*Tarefas:*
1 - De acordo com o texto sobre Roberto Campos, por qual nome as esquerdas vão recordá-lo?
2 - Liste os nomes de líderes políticos que o texto sobre Roberto Campos menciona como alérgicos às teses dele.
3 - Prolongue o texto sobre Roberto Campos a partir da última frase apresentada.

*Texto selecionado:*
· · · · · · ·

Há um século nasceu um mato-grossense peculiar pela sua teimosia, destinado a driblar as constantes peripécias das autoridades políticas para cumprir o dever do momento – qualquer que fosse. E foram muitos: os deveres de diplomata, travando contato com as grandes lideranças globais; os de ministro, a enfrentar o monstro persistente da inflação. Mas a vida pública de Roberto de Oliveira Campos, a quem as esquerdas recordarão como “Bob Fields”, foi, acima de tudo, dedicada a lutar por uma causa: a do combate à cultura estatizante da administração pública tupiniquim.
Não é difícil entender por que o distinguimos por ser teimoso. Não fosse por esse qualificativo – que transita entre a virtude e o defeito, a depender de quem julga –, Roberto Campos não poderia sustentar até o fim da vida as bandeiras que ardorosamente abraçava, subversivas perante Vargas e Juscelinos, Ulysses e Goularts, beltranos e sicranos, quase todos os líderes com quem convivia e eram alérgicos às suas teses. Espirituoso, bem-humorado e crítico mordaz, Campos realizou mescla ímpar entre os comentários mais propícios a ferir o orgulho nacional e o amor à sua terra, sem o que não teria insistido tanto.

· · · · · · ·

*Informações:*
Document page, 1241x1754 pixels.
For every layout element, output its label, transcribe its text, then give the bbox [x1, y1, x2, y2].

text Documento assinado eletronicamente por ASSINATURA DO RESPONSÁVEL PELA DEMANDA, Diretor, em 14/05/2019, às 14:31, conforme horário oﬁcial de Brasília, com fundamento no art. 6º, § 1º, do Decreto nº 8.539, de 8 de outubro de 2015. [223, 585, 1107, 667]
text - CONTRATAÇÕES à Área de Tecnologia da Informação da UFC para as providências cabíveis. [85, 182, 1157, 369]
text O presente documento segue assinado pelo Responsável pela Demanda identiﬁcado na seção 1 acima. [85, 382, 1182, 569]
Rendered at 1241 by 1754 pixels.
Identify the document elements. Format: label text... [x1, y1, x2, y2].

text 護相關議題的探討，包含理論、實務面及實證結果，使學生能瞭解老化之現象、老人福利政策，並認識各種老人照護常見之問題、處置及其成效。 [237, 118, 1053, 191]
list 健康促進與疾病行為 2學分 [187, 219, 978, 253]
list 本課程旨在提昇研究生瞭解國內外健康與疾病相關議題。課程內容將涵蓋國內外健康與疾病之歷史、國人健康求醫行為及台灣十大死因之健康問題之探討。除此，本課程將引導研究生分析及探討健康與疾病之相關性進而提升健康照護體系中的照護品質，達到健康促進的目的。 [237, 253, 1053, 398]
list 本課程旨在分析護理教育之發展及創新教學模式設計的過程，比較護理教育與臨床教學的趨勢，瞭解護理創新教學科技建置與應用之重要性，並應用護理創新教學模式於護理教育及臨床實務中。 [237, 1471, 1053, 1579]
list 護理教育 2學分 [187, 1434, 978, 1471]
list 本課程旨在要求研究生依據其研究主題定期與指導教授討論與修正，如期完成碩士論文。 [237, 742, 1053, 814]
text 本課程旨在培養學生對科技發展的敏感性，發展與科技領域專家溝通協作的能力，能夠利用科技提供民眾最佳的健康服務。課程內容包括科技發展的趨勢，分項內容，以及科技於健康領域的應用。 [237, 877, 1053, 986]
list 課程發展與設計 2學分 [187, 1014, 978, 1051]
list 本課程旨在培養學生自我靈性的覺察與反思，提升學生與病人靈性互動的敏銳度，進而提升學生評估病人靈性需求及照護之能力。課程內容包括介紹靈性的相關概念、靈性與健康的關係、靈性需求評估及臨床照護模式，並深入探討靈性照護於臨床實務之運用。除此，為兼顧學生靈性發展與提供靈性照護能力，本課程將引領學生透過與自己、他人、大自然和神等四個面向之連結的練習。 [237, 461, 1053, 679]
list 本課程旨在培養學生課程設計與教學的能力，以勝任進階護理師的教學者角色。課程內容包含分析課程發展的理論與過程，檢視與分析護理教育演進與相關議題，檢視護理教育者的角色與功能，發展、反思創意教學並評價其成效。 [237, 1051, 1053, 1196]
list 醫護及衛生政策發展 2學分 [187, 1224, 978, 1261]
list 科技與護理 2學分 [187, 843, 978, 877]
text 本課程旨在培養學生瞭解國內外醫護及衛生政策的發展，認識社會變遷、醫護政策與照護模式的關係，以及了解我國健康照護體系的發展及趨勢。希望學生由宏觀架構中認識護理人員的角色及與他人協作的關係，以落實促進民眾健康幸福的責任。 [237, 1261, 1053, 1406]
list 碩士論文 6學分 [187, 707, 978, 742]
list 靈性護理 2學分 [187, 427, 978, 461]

· · · · · · ·

*Respostas do exercício:*
1 - Como "Bob Fields".

2 - Vargas, Juscelinos, Ulysses e Goularts.

3 -
Nosso país foi tão teimoso quanto Roberto Campos em ignorar os seus alertas
O Brasil atual, acossado pelo desemprego e pelos efeitos de uma política intervencionista e irresponsável com os gastos públicos, ainda se debate com as mesmas questões que Campos levantou em sua longa trajetória. Um belo exemplo disso é a Constituição de 1988, idolatrada pelos “direitos” que teoricamente consolida, mas entravada, como dizia Campos, pelo intervencionismo autoritário que também consagra, embebedando-se em dirigismo e demagogia.
A doença da “constitucionalite”, como ele a rotulava, exerceu seus efeitos, já que a delimitação de esferas das mais particulares da vida nacional, do lazer à tecnologia, dos desportos à demarcação de terras indígenas, ficou alinhavada em um documento projetado para ser fundamento jurídico enraizado nas consciências nacionais, mas que, ao fim das contas, quase ninguém consegue assimilar bem.
A maior lucidez de Roberto Campos, de que o Brasil ainda está tão carente, é a de depositar a confiança nos “comos”, nos meios, mais que nos delírios, ilusões amargas que levam à decepção. É o seu ceticismo em relação a uma cultura de “pensamento mágico” que prega pontificar “direitos” em decretos como recurso automático para torná-los realidade. Um século depois do seu nascimento, nada disso poderia ser mais atual, devido a uma triste verdade: nosso país foi tão teimoso quanto Campos em ignorar os seus alertas.